Will you please share the "optimal level of living" you have in mind? I'm genuinely curious. I promise the conversation won't devolve.

>> No.11348741

>>11348734
the wilderness.

>> No.11348746

>>11348741
You've really done that? Like, camping?

>> No.11348752

>>11348701
>>11348606
DFW was against the idea of simply pointing out a problem and doing nothing, that was the basis of all of his criticisms against postmodernism, and he discusses solutions a lot in his interviews

>> No.11348760

>>11348746
not just camping. living with actual Hunter Gatherers.

>> No.11348771

>>11348752
his "solutions" were naive and impractical. And deep down even his fans know this.

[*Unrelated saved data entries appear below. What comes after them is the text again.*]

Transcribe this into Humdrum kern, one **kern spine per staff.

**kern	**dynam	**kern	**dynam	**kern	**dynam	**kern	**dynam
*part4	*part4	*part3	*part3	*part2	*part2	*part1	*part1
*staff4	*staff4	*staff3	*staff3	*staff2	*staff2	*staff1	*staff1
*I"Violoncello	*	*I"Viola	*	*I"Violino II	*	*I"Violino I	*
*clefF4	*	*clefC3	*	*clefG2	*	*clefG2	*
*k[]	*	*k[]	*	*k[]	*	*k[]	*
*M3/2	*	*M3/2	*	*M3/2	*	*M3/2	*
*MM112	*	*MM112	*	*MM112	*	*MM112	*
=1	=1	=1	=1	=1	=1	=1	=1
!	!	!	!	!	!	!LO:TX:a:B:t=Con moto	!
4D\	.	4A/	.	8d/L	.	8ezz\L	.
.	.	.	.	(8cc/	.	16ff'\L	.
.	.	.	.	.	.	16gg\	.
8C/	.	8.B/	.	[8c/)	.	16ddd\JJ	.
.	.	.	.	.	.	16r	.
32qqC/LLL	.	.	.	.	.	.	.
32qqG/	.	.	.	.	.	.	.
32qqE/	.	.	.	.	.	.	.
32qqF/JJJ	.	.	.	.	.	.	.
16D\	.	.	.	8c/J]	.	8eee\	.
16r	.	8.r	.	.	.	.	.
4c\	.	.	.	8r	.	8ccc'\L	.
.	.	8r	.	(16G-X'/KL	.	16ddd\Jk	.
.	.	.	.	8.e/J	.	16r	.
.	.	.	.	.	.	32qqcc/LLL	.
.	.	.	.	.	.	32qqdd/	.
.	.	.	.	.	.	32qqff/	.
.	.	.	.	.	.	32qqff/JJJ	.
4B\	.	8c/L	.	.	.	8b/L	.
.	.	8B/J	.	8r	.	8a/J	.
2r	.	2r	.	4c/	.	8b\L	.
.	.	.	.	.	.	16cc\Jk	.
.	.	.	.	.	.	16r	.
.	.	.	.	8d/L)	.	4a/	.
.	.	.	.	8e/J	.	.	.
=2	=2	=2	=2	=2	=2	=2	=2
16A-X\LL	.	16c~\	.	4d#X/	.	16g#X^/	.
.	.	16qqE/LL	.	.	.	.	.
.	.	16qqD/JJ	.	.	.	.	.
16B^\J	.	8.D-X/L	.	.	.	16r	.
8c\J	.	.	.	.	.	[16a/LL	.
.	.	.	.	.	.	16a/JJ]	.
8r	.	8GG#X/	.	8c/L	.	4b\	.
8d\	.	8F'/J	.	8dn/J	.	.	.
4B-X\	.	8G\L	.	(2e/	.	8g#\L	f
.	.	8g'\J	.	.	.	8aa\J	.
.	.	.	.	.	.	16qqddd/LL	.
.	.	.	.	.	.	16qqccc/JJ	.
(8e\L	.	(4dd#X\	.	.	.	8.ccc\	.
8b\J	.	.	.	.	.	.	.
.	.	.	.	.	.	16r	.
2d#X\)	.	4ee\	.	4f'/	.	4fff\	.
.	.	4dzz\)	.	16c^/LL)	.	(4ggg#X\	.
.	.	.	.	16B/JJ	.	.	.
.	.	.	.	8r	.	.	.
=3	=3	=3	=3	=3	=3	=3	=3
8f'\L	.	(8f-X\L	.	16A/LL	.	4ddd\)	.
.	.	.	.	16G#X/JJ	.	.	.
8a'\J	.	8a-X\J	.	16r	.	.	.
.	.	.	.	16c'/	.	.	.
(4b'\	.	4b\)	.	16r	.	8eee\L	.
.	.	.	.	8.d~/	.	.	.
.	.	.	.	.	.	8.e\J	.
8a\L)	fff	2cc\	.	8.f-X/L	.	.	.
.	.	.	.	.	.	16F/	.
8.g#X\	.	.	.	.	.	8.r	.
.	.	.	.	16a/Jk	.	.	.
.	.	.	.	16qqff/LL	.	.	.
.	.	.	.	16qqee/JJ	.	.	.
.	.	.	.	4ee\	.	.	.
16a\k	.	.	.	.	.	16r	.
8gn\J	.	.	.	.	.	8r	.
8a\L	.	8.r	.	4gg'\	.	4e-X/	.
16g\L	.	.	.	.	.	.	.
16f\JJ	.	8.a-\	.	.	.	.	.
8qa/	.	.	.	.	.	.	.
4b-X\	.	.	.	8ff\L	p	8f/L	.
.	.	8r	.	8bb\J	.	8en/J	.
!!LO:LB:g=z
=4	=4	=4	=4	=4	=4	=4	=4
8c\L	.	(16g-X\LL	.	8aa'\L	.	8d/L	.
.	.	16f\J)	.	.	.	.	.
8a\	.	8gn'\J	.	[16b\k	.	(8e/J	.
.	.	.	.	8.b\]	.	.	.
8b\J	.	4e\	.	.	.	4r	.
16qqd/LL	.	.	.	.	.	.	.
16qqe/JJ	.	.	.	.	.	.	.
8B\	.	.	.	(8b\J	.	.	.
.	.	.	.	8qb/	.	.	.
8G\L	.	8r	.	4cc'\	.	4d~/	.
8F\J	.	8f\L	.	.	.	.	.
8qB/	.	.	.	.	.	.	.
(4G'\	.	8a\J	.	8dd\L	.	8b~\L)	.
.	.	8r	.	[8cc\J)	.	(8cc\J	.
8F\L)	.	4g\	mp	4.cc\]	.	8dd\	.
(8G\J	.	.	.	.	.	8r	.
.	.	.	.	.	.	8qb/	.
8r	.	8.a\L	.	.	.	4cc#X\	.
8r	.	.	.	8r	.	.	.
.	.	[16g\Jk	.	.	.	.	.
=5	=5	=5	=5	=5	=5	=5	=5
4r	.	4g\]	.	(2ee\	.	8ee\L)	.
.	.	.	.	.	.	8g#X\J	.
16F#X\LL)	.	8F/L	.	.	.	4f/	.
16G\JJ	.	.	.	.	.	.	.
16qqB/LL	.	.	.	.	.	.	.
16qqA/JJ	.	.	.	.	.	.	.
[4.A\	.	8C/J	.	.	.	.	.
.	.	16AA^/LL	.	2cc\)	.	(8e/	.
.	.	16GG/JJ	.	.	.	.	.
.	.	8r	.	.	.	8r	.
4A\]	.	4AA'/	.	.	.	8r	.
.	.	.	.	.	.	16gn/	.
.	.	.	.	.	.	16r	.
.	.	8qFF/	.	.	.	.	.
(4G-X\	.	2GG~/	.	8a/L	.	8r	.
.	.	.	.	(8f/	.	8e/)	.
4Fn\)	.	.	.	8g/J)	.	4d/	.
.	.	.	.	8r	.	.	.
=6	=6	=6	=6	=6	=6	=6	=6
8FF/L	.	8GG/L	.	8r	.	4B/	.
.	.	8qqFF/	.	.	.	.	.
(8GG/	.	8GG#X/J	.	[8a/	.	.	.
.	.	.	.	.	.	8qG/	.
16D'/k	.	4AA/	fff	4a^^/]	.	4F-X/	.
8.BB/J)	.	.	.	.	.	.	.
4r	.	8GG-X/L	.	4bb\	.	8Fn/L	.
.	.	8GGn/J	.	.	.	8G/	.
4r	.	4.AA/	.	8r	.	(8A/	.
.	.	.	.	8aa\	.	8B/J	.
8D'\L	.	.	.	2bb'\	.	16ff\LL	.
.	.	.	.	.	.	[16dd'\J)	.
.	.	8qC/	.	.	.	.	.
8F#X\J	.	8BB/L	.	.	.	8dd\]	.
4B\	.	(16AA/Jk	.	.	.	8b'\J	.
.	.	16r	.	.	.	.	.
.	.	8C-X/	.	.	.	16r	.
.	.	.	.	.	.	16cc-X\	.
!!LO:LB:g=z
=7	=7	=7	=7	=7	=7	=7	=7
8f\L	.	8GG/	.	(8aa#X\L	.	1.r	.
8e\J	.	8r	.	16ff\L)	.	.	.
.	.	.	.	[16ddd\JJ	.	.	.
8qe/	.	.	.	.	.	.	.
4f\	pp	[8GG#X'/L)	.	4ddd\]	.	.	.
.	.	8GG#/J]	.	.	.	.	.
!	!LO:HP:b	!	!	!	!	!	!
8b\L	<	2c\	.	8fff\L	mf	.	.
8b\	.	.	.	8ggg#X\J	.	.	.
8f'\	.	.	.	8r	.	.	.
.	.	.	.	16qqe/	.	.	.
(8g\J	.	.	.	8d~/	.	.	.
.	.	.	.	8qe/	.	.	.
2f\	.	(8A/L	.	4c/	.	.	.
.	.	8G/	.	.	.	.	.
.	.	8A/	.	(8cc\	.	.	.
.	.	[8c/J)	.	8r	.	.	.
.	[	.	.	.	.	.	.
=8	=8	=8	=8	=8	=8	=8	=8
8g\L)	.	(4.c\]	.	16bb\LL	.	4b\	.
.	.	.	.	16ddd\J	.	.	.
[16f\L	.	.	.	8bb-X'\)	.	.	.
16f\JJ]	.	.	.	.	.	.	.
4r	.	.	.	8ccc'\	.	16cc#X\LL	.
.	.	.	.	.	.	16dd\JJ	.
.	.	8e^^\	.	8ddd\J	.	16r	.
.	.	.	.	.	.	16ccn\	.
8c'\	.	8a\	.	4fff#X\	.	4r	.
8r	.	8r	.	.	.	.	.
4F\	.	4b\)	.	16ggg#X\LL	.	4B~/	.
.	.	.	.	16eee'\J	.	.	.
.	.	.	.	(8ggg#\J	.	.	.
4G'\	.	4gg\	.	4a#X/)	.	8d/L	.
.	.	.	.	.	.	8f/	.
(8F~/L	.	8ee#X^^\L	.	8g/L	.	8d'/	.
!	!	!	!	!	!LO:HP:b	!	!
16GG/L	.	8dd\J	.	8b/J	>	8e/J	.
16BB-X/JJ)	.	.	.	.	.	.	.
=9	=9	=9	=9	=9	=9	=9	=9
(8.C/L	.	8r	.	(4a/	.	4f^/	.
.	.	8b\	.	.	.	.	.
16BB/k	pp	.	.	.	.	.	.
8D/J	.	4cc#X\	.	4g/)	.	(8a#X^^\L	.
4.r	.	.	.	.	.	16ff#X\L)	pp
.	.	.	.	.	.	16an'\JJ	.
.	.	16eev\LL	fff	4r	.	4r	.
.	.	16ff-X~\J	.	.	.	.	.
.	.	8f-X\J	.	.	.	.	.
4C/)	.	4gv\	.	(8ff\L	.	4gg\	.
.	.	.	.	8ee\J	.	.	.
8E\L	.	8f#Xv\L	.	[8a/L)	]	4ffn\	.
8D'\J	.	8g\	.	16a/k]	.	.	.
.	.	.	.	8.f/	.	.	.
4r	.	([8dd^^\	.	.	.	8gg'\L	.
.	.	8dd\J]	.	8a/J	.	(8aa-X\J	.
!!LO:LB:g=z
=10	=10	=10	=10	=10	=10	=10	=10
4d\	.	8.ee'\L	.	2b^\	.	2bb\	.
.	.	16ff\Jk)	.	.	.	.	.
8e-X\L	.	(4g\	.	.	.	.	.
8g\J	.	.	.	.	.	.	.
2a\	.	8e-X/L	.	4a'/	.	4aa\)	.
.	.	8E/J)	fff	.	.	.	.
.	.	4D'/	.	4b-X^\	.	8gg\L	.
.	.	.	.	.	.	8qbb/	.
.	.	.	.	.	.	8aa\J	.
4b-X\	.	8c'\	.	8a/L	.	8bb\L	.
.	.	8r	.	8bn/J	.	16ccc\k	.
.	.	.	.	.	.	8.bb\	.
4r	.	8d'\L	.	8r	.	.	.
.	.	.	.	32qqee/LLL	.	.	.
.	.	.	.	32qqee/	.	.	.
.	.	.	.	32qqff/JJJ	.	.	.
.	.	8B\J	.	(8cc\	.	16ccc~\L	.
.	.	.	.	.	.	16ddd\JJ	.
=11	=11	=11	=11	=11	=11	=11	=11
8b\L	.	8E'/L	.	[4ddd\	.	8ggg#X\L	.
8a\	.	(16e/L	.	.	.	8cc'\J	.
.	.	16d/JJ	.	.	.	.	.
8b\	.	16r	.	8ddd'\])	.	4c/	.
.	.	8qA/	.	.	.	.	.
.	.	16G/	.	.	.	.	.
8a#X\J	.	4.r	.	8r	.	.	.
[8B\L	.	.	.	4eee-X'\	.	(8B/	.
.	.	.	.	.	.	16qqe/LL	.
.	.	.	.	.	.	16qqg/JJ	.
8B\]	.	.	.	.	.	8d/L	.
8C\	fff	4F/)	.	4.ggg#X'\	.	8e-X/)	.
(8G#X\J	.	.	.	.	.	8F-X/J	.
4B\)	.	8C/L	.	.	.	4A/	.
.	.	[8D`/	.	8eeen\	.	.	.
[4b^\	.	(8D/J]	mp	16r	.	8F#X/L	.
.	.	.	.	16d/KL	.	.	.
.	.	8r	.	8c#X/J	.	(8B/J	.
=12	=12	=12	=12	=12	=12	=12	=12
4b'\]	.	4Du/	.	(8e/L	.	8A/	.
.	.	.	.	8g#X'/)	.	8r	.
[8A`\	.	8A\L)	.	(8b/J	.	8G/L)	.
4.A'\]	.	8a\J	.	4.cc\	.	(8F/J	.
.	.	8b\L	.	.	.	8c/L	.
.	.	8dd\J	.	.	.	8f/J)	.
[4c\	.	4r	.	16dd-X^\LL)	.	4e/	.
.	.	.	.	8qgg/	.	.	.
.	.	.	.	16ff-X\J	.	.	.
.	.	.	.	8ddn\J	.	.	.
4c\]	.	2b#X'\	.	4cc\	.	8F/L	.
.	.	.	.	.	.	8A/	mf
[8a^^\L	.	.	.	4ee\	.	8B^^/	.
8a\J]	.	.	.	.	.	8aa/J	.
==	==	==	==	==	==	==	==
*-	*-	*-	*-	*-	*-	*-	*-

also, someone can criticize something all they want, that doesn't necessarily mean they're not themselves that thing.

>> No.11348778

>>11348760
I'm glad you've found that. I'll keep that in mind as an option; who knows, maybe someday I'll be ready.

>>11348771
>also, someone can criticize something all they want, that doesn't necessarily mean they're not themselves that thing.
This totally applies to David Foster Wallace. And I enjoy his work all the more for it. It's cathartic to know I'm not the only one undergoing such a crisis in identity. Split down the middle in that same kind of way.

>> No.11348781

I feel like making the effort to step into the zeitgeist of what made Infinite Jest what it is would make me a worse person.

>> No.11348786

>>11348771
How many times are you going to change your argument? Jesus christ

>> No.11348795

>>11348786
What do you mean?

>> No.11348818

>which like how many between newcomers do you suppose do
this is underrated. IJ is so damned comfy, but I hate that it subtly distills suicide thoughts into the reader's (or at least my) mind

>>11348541
you're right, anon. It only takes browsing a couple other threads to see people also shitting on GR, Ulysses, and any other book that's praised everywhere else by people who earnestly read them to realize that fuckers here aren't entirely to be trusted, and it's only worth browsing /lit/ for the occasional really well-done post.

>> No.11348880

>>11348173

It's also disturbing how quintessentially Anglo it is. It's simply the removal of salience from otherwise standard Anglo prose. Pointless roundabout, whimsy windup, diarrhetic sprawl - it's so common in everything from Shakespeare to Moby Dick to Joyce to Stephen King that there's hardly anything else to it. Anglos seem incapable of serious writing unless it's about Jews.

>> No.11348890

>>11348173
what happened to show dont tell ?

>> No.11348893

>>11348880
interesting perspective

>> No.11348931

>>11348890
This is a footnote of one endnote of the book's several hundred endnotes, the rhetorical purpose of which traditionally is to tell. He does however often subvert that tradition!